[THE TASK]:
Please type out the text read from every row below, character for character, and leave the pictures out of your answer.

[INFORMATION SUPPLIED]:
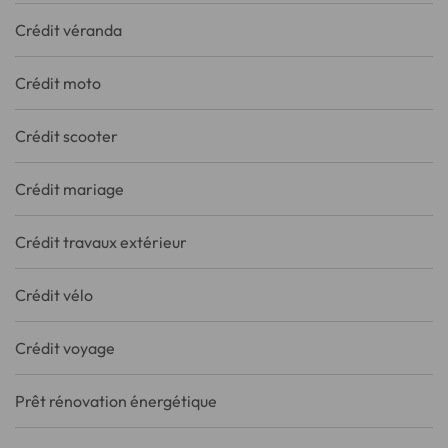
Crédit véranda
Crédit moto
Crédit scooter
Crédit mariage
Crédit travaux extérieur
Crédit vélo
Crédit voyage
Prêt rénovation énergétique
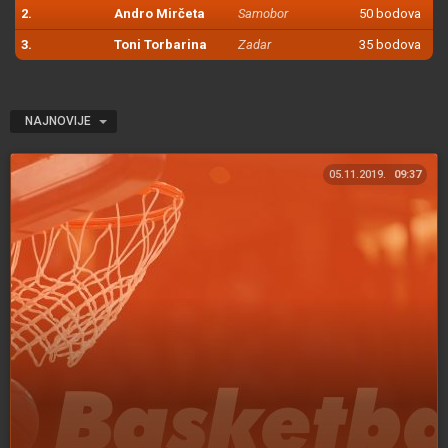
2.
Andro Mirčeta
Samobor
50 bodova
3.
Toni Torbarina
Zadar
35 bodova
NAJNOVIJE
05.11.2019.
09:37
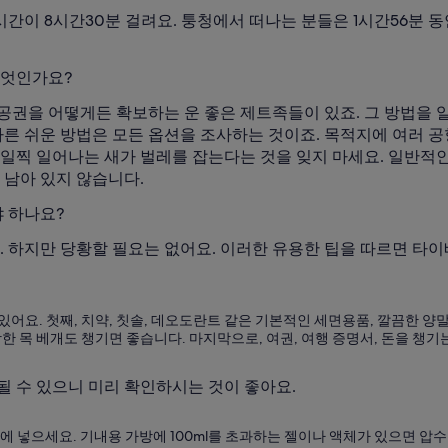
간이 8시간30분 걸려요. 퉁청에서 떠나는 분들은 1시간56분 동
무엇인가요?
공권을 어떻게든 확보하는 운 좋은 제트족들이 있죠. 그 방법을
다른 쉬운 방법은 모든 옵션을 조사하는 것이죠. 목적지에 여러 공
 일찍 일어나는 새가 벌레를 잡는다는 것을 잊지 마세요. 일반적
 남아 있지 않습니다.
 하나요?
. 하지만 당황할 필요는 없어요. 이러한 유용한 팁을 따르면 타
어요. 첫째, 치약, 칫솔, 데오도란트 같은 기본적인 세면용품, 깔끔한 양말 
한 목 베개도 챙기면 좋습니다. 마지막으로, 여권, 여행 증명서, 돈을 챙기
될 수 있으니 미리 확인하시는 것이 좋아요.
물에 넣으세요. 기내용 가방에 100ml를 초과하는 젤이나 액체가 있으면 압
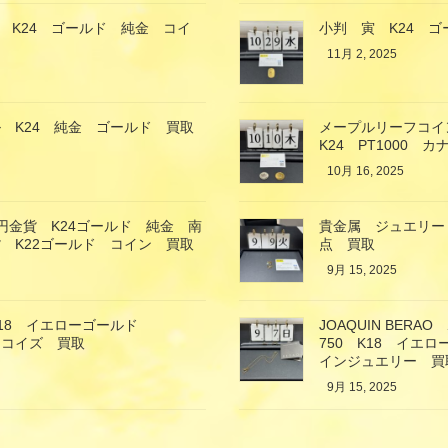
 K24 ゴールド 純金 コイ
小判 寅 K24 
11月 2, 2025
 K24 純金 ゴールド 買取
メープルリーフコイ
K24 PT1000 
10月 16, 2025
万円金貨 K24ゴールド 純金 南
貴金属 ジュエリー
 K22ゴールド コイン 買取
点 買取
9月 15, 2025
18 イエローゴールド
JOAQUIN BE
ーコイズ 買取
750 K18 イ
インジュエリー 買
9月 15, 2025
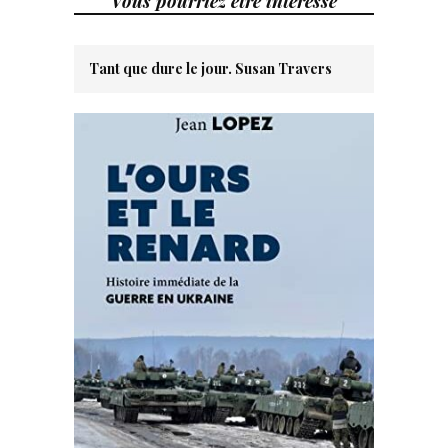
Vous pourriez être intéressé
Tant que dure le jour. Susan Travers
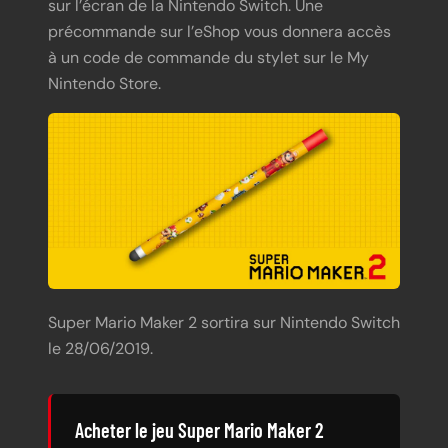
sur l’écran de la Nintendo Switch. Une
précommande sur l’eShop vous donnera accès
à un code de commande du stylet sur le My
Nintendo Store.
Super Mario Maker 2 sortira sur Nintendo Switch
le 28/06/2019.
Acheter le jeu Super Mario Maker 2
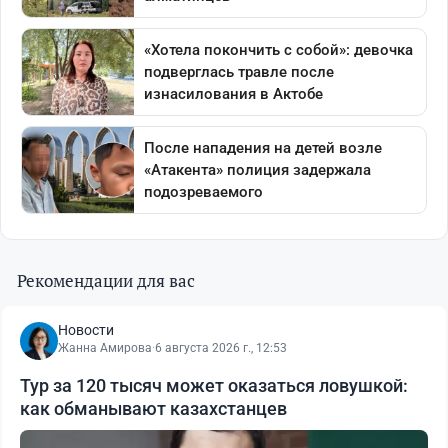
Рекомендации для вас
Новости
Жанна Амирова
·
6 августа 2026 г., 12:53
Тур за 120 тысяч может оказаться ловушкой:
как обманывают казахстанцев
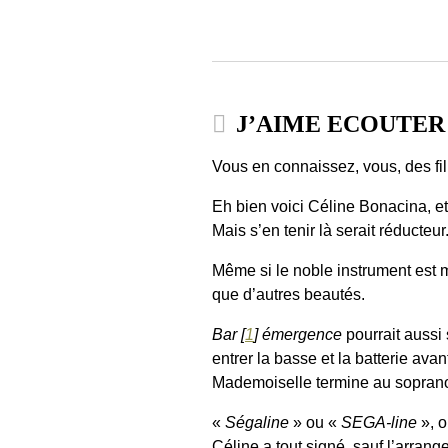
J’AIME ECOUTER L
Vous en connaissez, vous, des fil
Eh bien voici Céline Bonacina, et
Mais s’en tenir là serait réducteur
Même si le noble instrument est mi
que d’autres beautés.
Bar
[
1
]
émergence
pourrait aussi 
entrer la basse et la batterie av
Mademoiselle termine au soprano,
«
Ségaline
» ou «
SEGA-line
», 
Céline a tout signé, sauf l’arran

[RESULT OF THE EXERCISE]:
Crédit véranda
Crédit moto
Crédit scooter
Crédit mariage
Crédit travaux extérieur
Crédit vélo
Crédit voyage
Prêt rénovation énergétique
2.
Andro Mirčeta
Samobor
50 bodova
3.
Toni Torbarina
Zadar
35 bodova
NAJNOVIJE
05.11.2019.
09:37
간이 8시간30분 걸려요. 퉁청에서 떠나는 분들은 1시간56분 동
무엇인가요?
공권을 어떻게든 확보하는 운 좋은 제트족들이 있죠. 그 방법을
다른 쉬운 방법은 모든 옵션을 조사하는 것이죠. 목적지에 여러 공
 일찍 일어나는 새가 벌레를 잡는다는 것을 잊지 마세요. 일반적
 남아 있지 않습니다.
 하나요?
. 하지만 당황할 필요는 없어요. 이러한 유용한 팁을 따르면 타
어요. 첫째, 치약, 칫솔, 데오도란트 같은 기본적인 세면용품, 깔끔한 양말 
한 목 베개도 챙기면 좋습니다. 마지막으로, 여권, 여행 증명서, 돈을 챙기
될 수 있으니 미리 확인하시는 것이 좋아요.
물에 넣으세요. 기내용 가방에 100ml를 초과하는 젤이나 액체가 있으면 압
 K24 ゴールド 純金 コイ
小判 寅 K24 
11月 2, 2025
 K24 純金 ゴールド 買取
メープルリーフコイ
K24 PT1000 
10月 16, 2025
万円金貨 K24ゴールド 純金 南
貴金属 ジュエリー
 K22ゴールド コイン 買取
点 買取
9月 15, 2025
18 イエローゴールド
JOAQUIN BE
ーコイズ 買取
750 K18 イ
インジュエリー 買
9月 15, 2025
Vous pourriez être intéressé
Tant que dure le jour. Susan Travers
sur l’écran de la Nintendo Switch. Une
précommande sur l’eShop vous donnera accès
à un code de commande du stylet sur le My
Nintendo Store.
Super Mario Maker 2 sortira sur Nintendo Switch
le 28/06/2019.
Acheter le jeu Super Mario Maker 2
Рекомендации для вас
Новости
Жанна Амирова
·
6 августа 2026 г., 12:53
Тур за 120 тысяч может оказаться ловушкой:
как обманывают казахстанцев
J’AIME ECOUTER L
Vous en connaissez, vous, des fil
Eh bien voici Céline Bonacina, et
Mais s’en tenir là serait réducteur
Même si le noble instrument est mi
que d’autres beautés.
Bar
[
1
]
émergence
pourrait aussi 
entrer la basse et la batterie av
Mademoiselle termine au soprano,
«
Ségaline
» ou «
SEGA-line
», 
Céline a tout signé, sauf l’arran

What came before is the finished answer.